Yesterday, as I was on my way to the center, I was passed by five police cars with lights and sirens blazing. At first, I thought there must be an accident, but five cars? And when I got closer to the center, the sound of sirens was everywhere. When I parked and got out of my car, I heard the most ominous sound. The big siren at Ft. Detrick was blaring. Like the air raid siren that I used to hear as a child when they tested it in Houston. I thought, “Oh God, something really bad has happened.”
After I checked in and had my temperature taken, I noticed every other patient in the center standing up and staring out the window. An ambulance, the sheriff, another police car. The sound was everywhere. When the nurse came to take me back, she said, “I wonder what’s going on.” I said, “I always think ‘shooting’ when I see that kind of presence.”

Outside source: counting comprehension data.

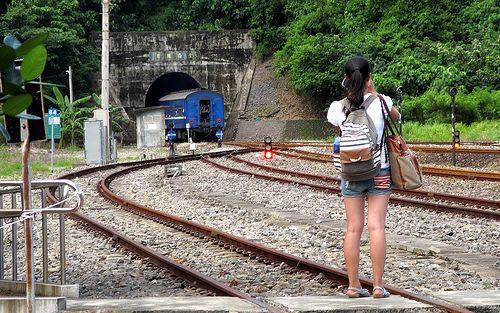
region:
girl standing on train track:
[321, 35, 418, 307]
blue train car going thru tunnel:
[117, 63, 239, 166]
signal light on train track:
[440, 70, 465, 183]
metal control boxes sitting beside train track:
[76, 91, 135, 168]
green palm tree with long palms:
[41, 65, 98, 161]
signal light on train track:
[260, 125, 290, 174]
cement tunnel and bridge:
[75, 7, 287, 141]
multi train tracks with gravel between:
[50, 146, 370, 298]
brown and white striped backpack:
[331, 86, 387, 190]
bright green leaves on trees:
[290, 0, 435, 71]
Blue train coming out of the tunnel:
[150, 80, 230, 135]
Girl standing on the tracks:
[330, 55, 405, 295]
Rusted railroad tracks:
[85, 180, 290, 310]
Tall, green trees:
[285, 0, 495, 61]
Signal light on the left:
[255, 130, 275, 155]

I wish to God I had been wrong. Indeed it was a shooting, here in our little burg. A Navy corpsman stationed at Ft. Detrick went to an offsite facility (along my usual route to the center, but I took a different route yesterday) and shot two other sailors. Then he drove to Ft. Detrick and got a half-mile into the base before he was taken out in a hail of bullets. He had taken an AR-15 rifle and shot those men. Who knows if he was intent on doing more harm. I’m grateful for the officers who stopped him.
A friend of mine who lives outside the back gate of Detrick said she went out on her balcony to see what was going on and was ordered back inside by base personnel. It was a very frightening day here, but in all, from the first 911 call to the shooter’s death, it was only about 20 minutes. The police and MPs worked together to stop the shooter. No one has a clue yet as to a motive, but they searched his apartment yesterday (in a complex where another friend of mine lives). The community college and several other area schools were on lockdown for a brief time. I checked on a friend of mine who teaches at the college. She was working from home. The fear that gripped this town was brief, but the shock continues.
Life is so short, and we never know when death will meet us. So I tell you – live. Live like there is no tomorrow. It sounds so trite, but it’s true. You don’t know if you’ll wake up tomorrow or even see the end of the day. The two men who were shot will probably live. One was released from the hospital late last night. Both were flown to Shock Trauma in Baltimore. The other man is still there, in critical condition. If he lives, maybe he can shed some light on why the corpsman (who was trained to save the lives of his comrades) shot the two of them. Was it about a woman? Money? Honor? We just don’t know. Innocent people could have been caught in the crossfire.
It makes my problems seem small by comparison. But you know, we deal with what we deal with. I’m fighting an enemy in my own body. And I’ve been under a great deal of stress. I’ve got to find a way to deal with the stress, but I can’t seem to get the words out that I need to say. But I have to, or it is going to cause me even more grief. I’m going to meditate on that today between appointments.
Tomorrow I get the next infusion of the biologics and rad 3 in the countdown. I can see the light at the end of the tunnel. It might burn me, but it also might just save me.